Transport properties of APdCu(Se2)(Se3) (A = K and Rb): new quaternary copper palladium polyselenides
Abstract
The electronic structure, effective mass, optical properties and electrical transport coefficients of APdCu(Se2)(Se3) (where A = K and Rb), a new quaternary copper palladium polyselenide, were investigated using a density functional theory calculation within a generalized gradient approximation (GGA) plus the Hubbard term (U) (GGA + U). The electronic band structure shows that the calculated compounds have a direct band gap. From the partial density of states we found that, at an energy of −5.0 eV: (1) the Pd-s state strongly hybridizes with the Se-p state; (2) near the Fermi level the Se-p state hybridizes with the Cu-p state; and (3) at the lower conduction band the Pd-s state forms a strong hybridization with the Cu-s state.
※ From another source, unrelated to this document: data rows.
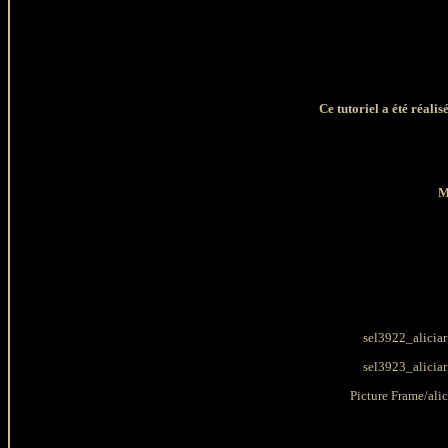
Ce tutoriel a été réali
M
sel3922_alicia
sel3923_alicia
Picture Frame/ali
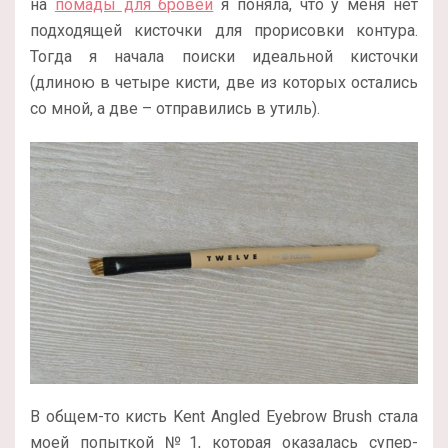
на
помады для бровей
я поняла, что у меня нет
подходящей кисточки для прорисовки контура.
Тогда я начала поиски идеальной кисточки
(длиною в четыре кисти, две из которых остались
со мной, а две – отправились в утиль).
В общем-то кисть Kent Angled Eyebrow Brush стала
моей попыткой №1, которая оказалась супер-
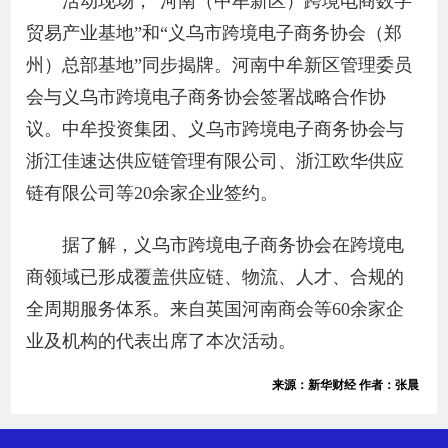
活动现场，“河南（中牟新区）跨境电商数字
贸易产业基地”和“义乌市跨境电子商务协会（郑
州）总部基地”同步揭牌。河南中牟新区管理委员
会与义乌市跨境电子商务协会签署战略合作协
议。中牟投资集团、义乌市跨境电子商务协会与
浙江佳速达供应链管理有限公司、浙江欧华供应
链有限公司等20余家企业签约。
据了解，义乌市跨境电子商务协会在跨境电
商领域已形成覆盖供应链、物流、人才、合规的
全周期服务体系。来自英国河南商会等60余家企
业及机构的代表出席了本次活动。
来源：新华财经 作者：张晨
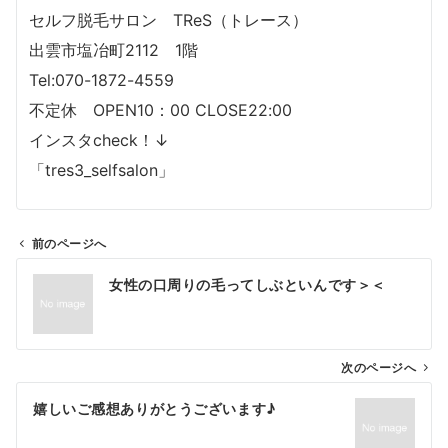
セルフ脱毛サロン TReS（トレース）
出雲市塩冶町2112 1階
Tel:070-1872-4559
不定休 OPEN10：00 CLOSE22:00
インスタcheck！↓
「tres3_selfsalon」
前のページへ
投
女性の口周りの毛ってしぶといんです＞＜
稿
ナ
ビ
ゲ
次のページへ
ー
嬉しいご感想ありがとうございます♪
シ
ョ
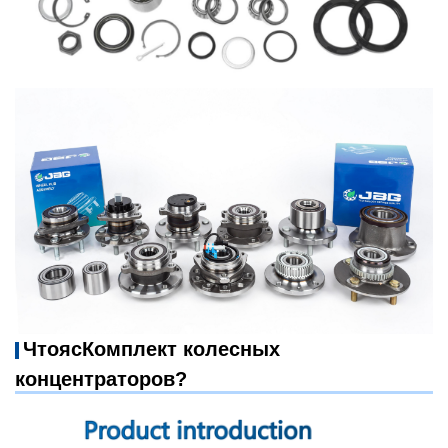
Что
я
с
Комплект колесных
концентраторов?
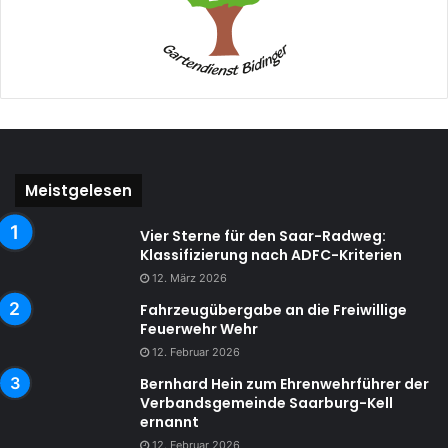
Meistgelesen
Vier Sterne für den Saar-Radweg:
Klassifizierung nach ADFC-Kriterien
12. März 2026
Fahrzeugübergabe an die Freiwillige
Feuerwehr Wehr
12. Februar 2026
Bernhard Hein zum Ehrenwehrführer der
Verbandsgemeinde Saarburg-Kell
ernannt
12. Februar 2026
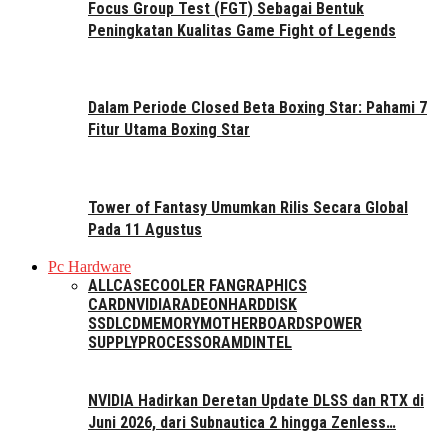
Focus Group Test (FGT) Sebagai Bentuk
Peningkatan Kualitas Game Fight of Legends
Dalam Periode Closed Beta Boxing Star: Pahami 7
Fitur Utama Boxing Star
Tower of Fantasy Umumkan Rilis Secara Global
Pada 11 Agustus
Pc Hardware
ALL
CASE
COOLER FAN
GRAPHICS
CARD
NVIDIA
RADEON
HARDDISK
SSD
LCD
MEMORY
MOTHERBOARDS
POWER
SUPPLY
PROCESSOR
AMD
INTEL
NVIDIA Hadirkan Deretan Update DLSS dan RTX di
Juni 2026, dari Subnautica 2 hingga Zenless…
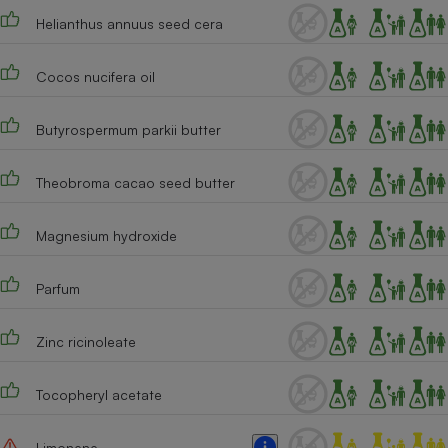
Helianthus annuus seed cera
Cafetière à expressos
Cocos nucifera oil
Butyrospermum parkii butter
Theobroma cacao seed butter
Robot ménager
Magnesium hydroxide
Parfum
Zinc ricinoleate
Tocopheryl acetate
Limonene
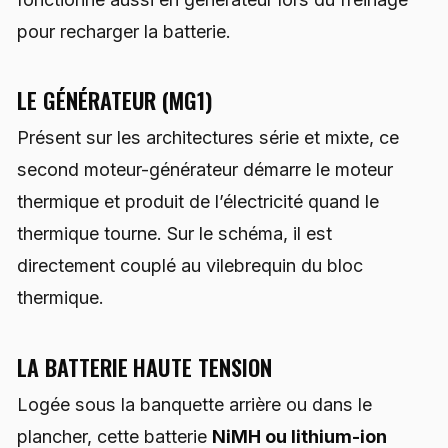
pour recharger la batterie.
LE GÉNÉRATEUR (MG1)
Présent sur les architectures série et mixte, ce
second moteur-générateur démarre le moteur
thermique et produit de l’électricité quand le
thermique tourne. Sur le schéma, il est
directement couplé au vilebrequin du bloc
thermique.
LA BATTERIE HAUTE TENSION
Logée sous la banquette arrière ou dans le
plancher, cette batterie
NiMH ou lithium-ion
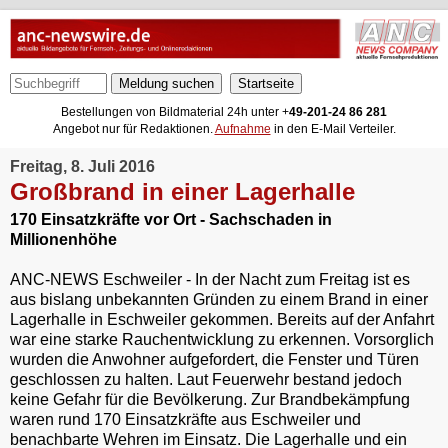
Meldung suchen
Bestellungen von Bildmaterial 24h unter +
49-201-24 86 281
Angebot nur für Redaktionen.
Aufnahme
in den E-Mail Verteiler.
Freitag, 8. Juli 2016
Großbrand in einer Lagerhalle
170 Einsatzkräfte vor Ort - Sachschaden in
Millionenhöhe
ANC-NEWS Eschweiler - In der Nacht zum Freitag ist es
aus bislang unbekannten Gründen zu einem Brand in einer
Lagerhalle in Eschweiler gekommen. Bereits auf der Anfahrt
war eine starke Rauchentwicklung zu erkennen. Vorsorglich
wurden die Anwohner aufgefordert, die Fenster und Türen
geschlossen zu halten. Laut Feuerwehr bestand jedoch
keine Gefahr für die Bevölkerung. Zur Brandbekämpfung
waren rund 170 Einsatzkräfte aus Eschweiler und
benachbarte Wehren im Einsatz. Die Lagerhalle und ein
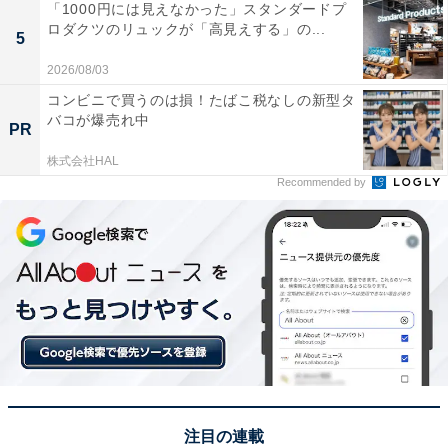
「1000円には見えなかった」スタンダードプ
ロダクツのリュックが「高見えする」の...
5
2026/08/03
コンビニで買うのは損！たばこ税なしの新型タ
バコが爆売れ中
PR
株式会社HAL
Recommended by
注目の連載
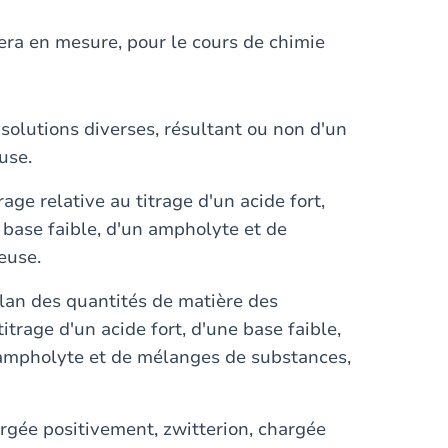
era en mesure, pour le cours de chimie
solutions diverses, résultant ou non d'un
use.
age relative au titrage d'un acide fort,
e base faible, d'un ampholyte et de
euse.
lan des quantités de matière des
itrage d'un acide fort, d'une base faible,
n ampholyte et de mélanges de substances,
rgée positivement, zwitterion, chargée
The investigation of electronic charge density shows that the Pd–Se and Cu–Se atoms form weak covalent bonds and have strong ionicity, whereas the K/Pd atoms exhibit pure ionic bonding. We also calculated the dielectric function, refractive index, extinction coefficient, absorption coefficient and reflectivity of the compounds. The calculated transport coefficients show the anisotropic nature of the compounds, in agreement with their electronic states. The transport properties reveal stronger carrier transport along the Cu-p/d and Pd-d orbitals, indicating that these orbitals are mainly responsible for the electrical transport. The maximum power factor values of the KPdCu(Se2)(Se3) (RbPdCu(Se2)(Se3)) compounds as a function of relaxation time reach 2.2 (1.8) × 1011, 4.4 (3.5) × 1011 and 1.3 (1.4) × 1011 within Pxx, Pyy and Pzz components, respectively.